Cats of the Tower of London: Sir Henry Wyatt and the Caterer Cat

In this our second post about cats and the Tower of London, we look at Sir Henry Wyatt and the “Caterer” cat.
Sir Henry Wyatt in later life (he was in his 20s when imprisoned)
Note the cat dragging a bird through the window

Born in 1460, Sir Henry Wyatt was a Yorkshireman and attended Eton with Henry Tudor. Unfortunately for Wyatt at the time of our story, it was not Henry Tudor on the throne but Richard III, and the later was distinctly twitchy about anyone who might support the Tudor line of accession.

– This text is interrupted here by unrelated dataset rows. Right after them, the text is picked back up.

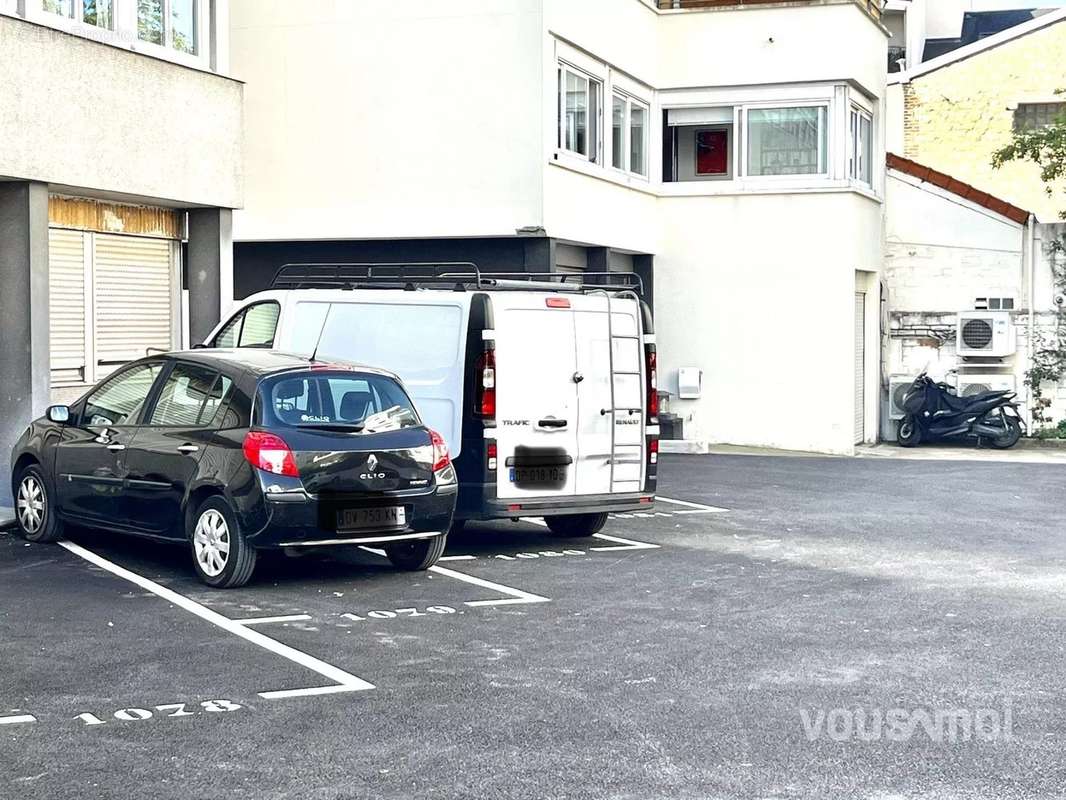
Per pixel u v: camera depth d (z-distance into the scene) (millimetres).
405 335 13359
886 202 28562
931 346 28203
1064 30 34656
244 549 11070
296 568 12312
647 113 25828
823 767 6781
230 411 11367
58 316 15852
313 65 21859
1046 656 9156
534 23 20922
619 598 11141
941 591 11570
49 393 15016
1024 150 28312
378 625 9992
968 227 28297
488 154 21203
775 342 25703
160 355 12359
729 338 25922
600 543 14148
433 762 6824
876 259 27406
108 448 12203
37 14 14688
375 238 21766
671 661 8953
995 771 6730
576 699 8008
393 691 8156
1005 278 28172
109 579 11500
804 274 25531
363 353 13570
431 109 21406
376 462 11367
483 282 13328
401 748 7051
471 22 21172
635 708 7824
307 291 14102
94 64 15406
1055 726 7512
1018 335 27859
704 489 18922
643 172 25688
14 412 14859
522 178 21078
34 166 14586
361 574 12102
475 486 12875
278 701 7922
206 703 7859
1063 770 6754
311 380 11445
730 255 25875
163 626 9828
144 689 8148
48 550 12766
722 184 25906
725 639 9625
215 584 11227
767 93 25703
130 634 9562
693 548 13844
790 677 8555
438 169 21406
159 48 16703
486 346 12875
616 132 24422
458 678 8484
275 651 9133
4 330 14891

Richard decided to limit any damage Wyatt might be tempted to do by imprisoning him in the Tower of London. Just to make sure he felt completely unwelcome, Wyatt was tortured, and kept in squalid conditions sleeping on straw on a stone floor and with his clothes in rags. Given very little food, he was also starving.
The Tower of London

“He [Wyatt] was imprisoned often, once in a cold and narrow Tower, where he had neither bed to oie on, nor clothes sufficient to warm him, nor meat for his mouth.”
But at this his most desperate hour an unlikely angel came to him. This angel had four-legs and a furry coat, and was actually a cat.
Earliest known surviving portrait of
Richard III

“A cat came into the dungeon with him, and, as it were, offered herself unto him. He was glad of her, laid her in his bosom to warm him, and by making much of her won her love. After that she would come at diverse time, and when she could get him one, bring him a pigeon.”


The pigeon was then duly cooked by a friendly jailor, providing much needed nourishment. Indeed, such was the cat’s provision for hm that she became nicknamed as “the caterer cat”.


In later years when Wyatt was free, and Henry Tudor on the throne, Wyatt was notorious for having a fondness for cats. Papers belonging to the Wyatt family, written in 1727, remark how:  “Sir Henry always made much of a cat, and was always to be found with a cat beside him.”